Two private collectors from Germany have voluntarily returned 34 pre-Columbian artifacts, including pieces made by the Maya, to the Mexican Embassy in Berlin.

The Mexican Ministry of Foreign Affairs revealed that about 36 archeological pieces were handed over by two private unnamed collectors on June 16.

“Two German citizens approached our embassy in Berlin to express their interest in returning archeological pieces in the possession of their families,” said Alejandro Celorio, legal consultant to the Mexican foreign minister.

Some of the pre-Columbian artifacts that were returned to the Mexican Embassy in Berlin. (Gobierno De Mexico/Zenger News)

The pieces include bowls and other vessels, seals and an Olmec mask made by the cultures of the Gulf Coast, Central Highlands, the West and the Mayan area.

The recovery was marked in a virtual ceremony led by Mexico’s Culture Secretary Alejandra Frausto and Foreign Secretary Marcelo Ebrard.

Frausto thanked the two individuals and revealed that a total of 5,464 artifacts and historical objects have found their way back to their homeland in recent years.

One of the artifacts returned to the Mexican Embassy. (Gobierno De Mexico/Zenger News)

“The people of Germany and Mexico have shown today that cultural heritage unites us and that a respectful dialogue between nations, based on their culture, builds maps that differ from those with a point of view of one dominant culture to another,” she said.

Ebrard said the practice of recovering heritage of great and ancient civilizations has become a day-to-day priority of Mexican diplomacy.

Among the numerous anthropomorphic figures made of clay that were handed over, in addition to bowls and other vessels, the most remarkable pieces, experts said, include a 1200-1600 B.C. metamorphic rock mask from the Olmec culture, which dates to Mesoamerica’s Pre-Classic Period, and two heads in Totonac style, dating to the Classic Period (A.D. 250-900).

Another exceptional piece is a Post-Classic Period clay bowl made by the Maya in between A.D. 100 and 1521.

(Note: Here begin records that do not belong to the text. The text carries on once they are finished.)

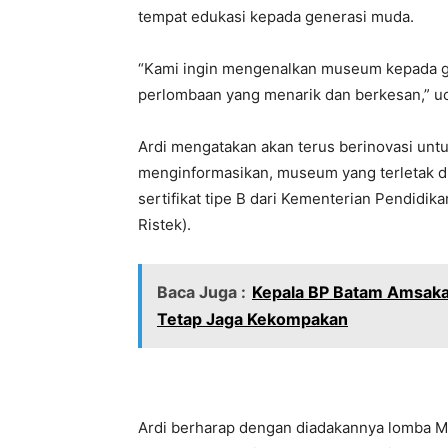
tempat edukasi kepada generasi muda.
“Kami ingin mengenalkan museum kepada ge
perlombaan yang menarik dan berkesan,” u
Ardi mengatakan akan terus berinovasi unt
menginformasikan, museum yang terletak di
sertifikat tipe B dari Kementerian Pendidi
Ristek).
Baca Juga :
Kepala BP Batam Amsaka
Tetap Jaga Kekompakan
Ardi berharap dengan diadakannya lomba 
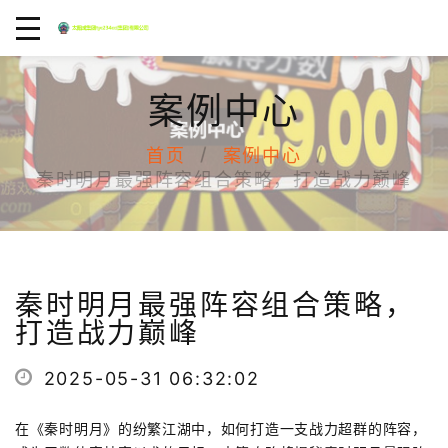
案例中心
首页
案例中心
秦时明月最强阵容组合策略，打造战力巅峰
秦时明月最强阵容组合策略，
打造战力巅峰
2025-05-31 06:32:02
在《秦时明月》的纷繁江湖中，如何打造一支战力超群的阵容，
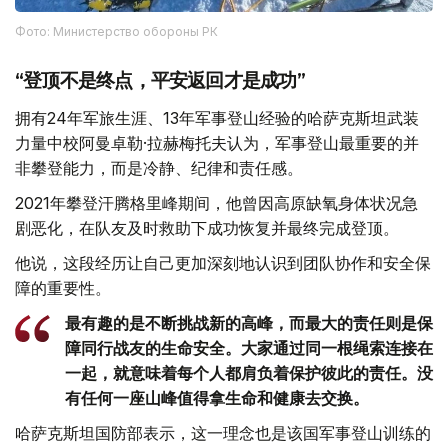
Фото: Министерство обороны РК
“登顶不是终点，平安返回才是成功”
拥有24年军旅生涯、13年军事登山经验的哈萨克斯坦武装
力量中校阿曼卓勒·拉赫梅托夫认为，军事登山最重要的并
非攀登能力，而是冷静、纪律和责任感。
2021年攀登汗腾格里峰期间，他曾因高原缺氧身体状况急
剧恶化，在队友及时救助下成功恢复并最终完成登顶。
他说，这段经历让自己更加深刻地认识到团队协作和安全保
障的重要性。
最有趣的是不断挑战新的高峰，而最大的责任则是保
障同行战友的生命安全。大家通过同一根绳索连接在
一起，就意味着每个人都肩负着保护彼此的责任。没
有任何一座山峰值得拿生命和健康去交换。
哈萨克斯坦国防部表示，这一理念也是该国军事登山训练的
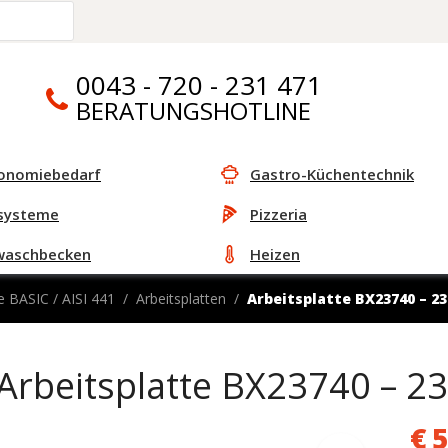
0043 - 720 - 231 471
BERATUNGSHOTLINE
onomiebedarf
Gastro-Küchentechnik
systeme
Pizzeria
waschbecken
Heizen
e BASIC / AISI 441
Arbeitsplatten
Arbeitsplatte BX23740 – 
Arbeitsplatte BX23740 –
€
5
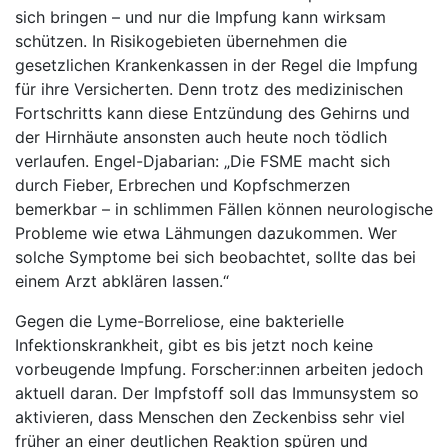
sich bringen – und nur die Impfung kann wirksam
schützen. In Risikogebieten übernehmen die
gesetzlichen Krankenkassen in der Regel die Impfung
für ihre Versicherten. Denn trotz des medizinischen
Fortschritts kann diese Entzündung des Gehirns und
der Hirnhäute ansonsten auch heute noch tödlich
verlaufen. Engel-Djabarian: „Die FSME macht sich
durch Fieber, Erbrechen und Kopfschmerzen
bemerkbar – in schlimmen Fällen können neurologische
Probleme wie etwa Lähmungen dazukommen. Wer
solche Symptome bei sich beobachtet, sollte das bei
einem Arzt abklären lassen.“
Gegen die Lyme-Borreliose, eine bakterielle
Infektionskrankheit, gibt es bis jetzt noch keine
vorbeugende Impfung. Forscher:innen arbeiten jedoch
aktuell daran. Der Impfstoff soll das Immunsystem so
aktivieren, dass Menschen den Zeckenbiss sehr viel
früher an einer deutlichen Reaktion spüren und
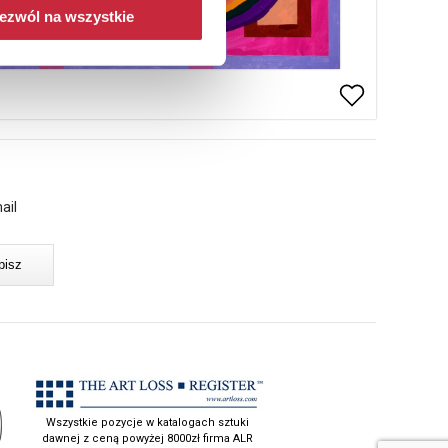
ezwól na wszystkie
ail
Wszystkie pozycje w katalogach sztuki
dawnej z ceną powyżej 8000zł firma ALR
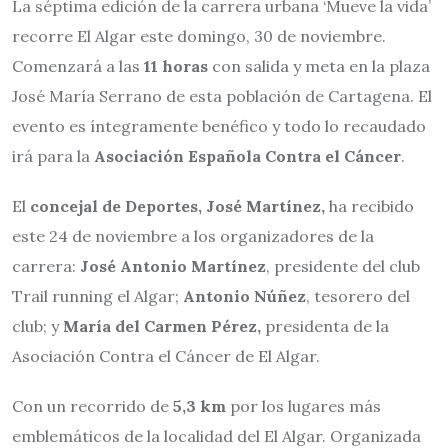
La séptima edición de la carrera urbana ‘Mueve la vida’
recorre El Algar este domingo, 30 de noviembre.
Comenzará a las
11 horas
con salida y meta en la plaza
José María Serrano de esta población de Cartagena. El
evento es íntegramente benéfico y todo lo recaudado
irá para la
Asociación Española Contra el Cáncer
.
El
concejal de Deportes, José Martínez,
ha recibido
este 24 de noviembre a los organizadores de la
carrera:
José Antonio Martínez
, presidente del club
Trail running el Algar;
Antonio Núñez
, tesorero del
club; y
María del Carmen Pérez,
presidenta de la
Asociación Contra el Cáncer de El Algar.
Con un recorrido de
5,3 km
por los lugares más
emblemáticos de la localidad del El Algar. Organizada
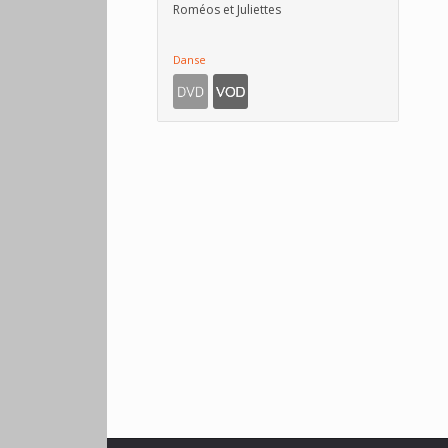
Roméos et Juliettes
Danse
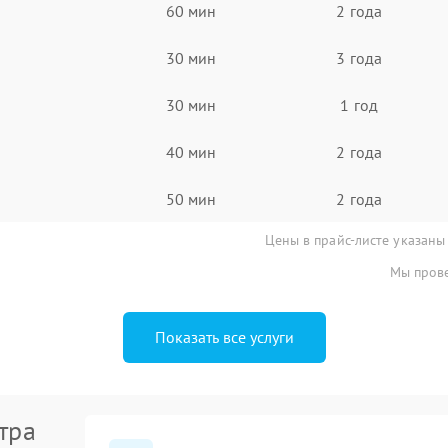
60 мин
2 года
30 мин
3 года
30 мин
1 год
40 мин
2 года
50 мин
2 года
Цены в прайс-листе указаны
Мы прове
Показать все услуги
тра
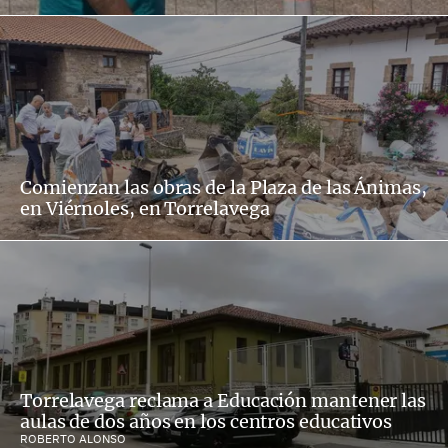
Comienzan las obras de la Plaza de las Ánimas,
en Viérnoles, en Torrelavega
Torrelavega reclama a Educación mantener las
aulas de dos años en los centros educativos
ROBERTO ALONSO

“Mexico’s heritage has to shine throughout the world, which is why the Ministry of Culture and the INAH are promoting exhibitions so that people from Europe, North and Latin America, Asia and Africa become aware of it through the generosity of our nation and not by illegal trafficking,” said Diego Prieto Hernandez, general director of the National Institute of Anthropology and History.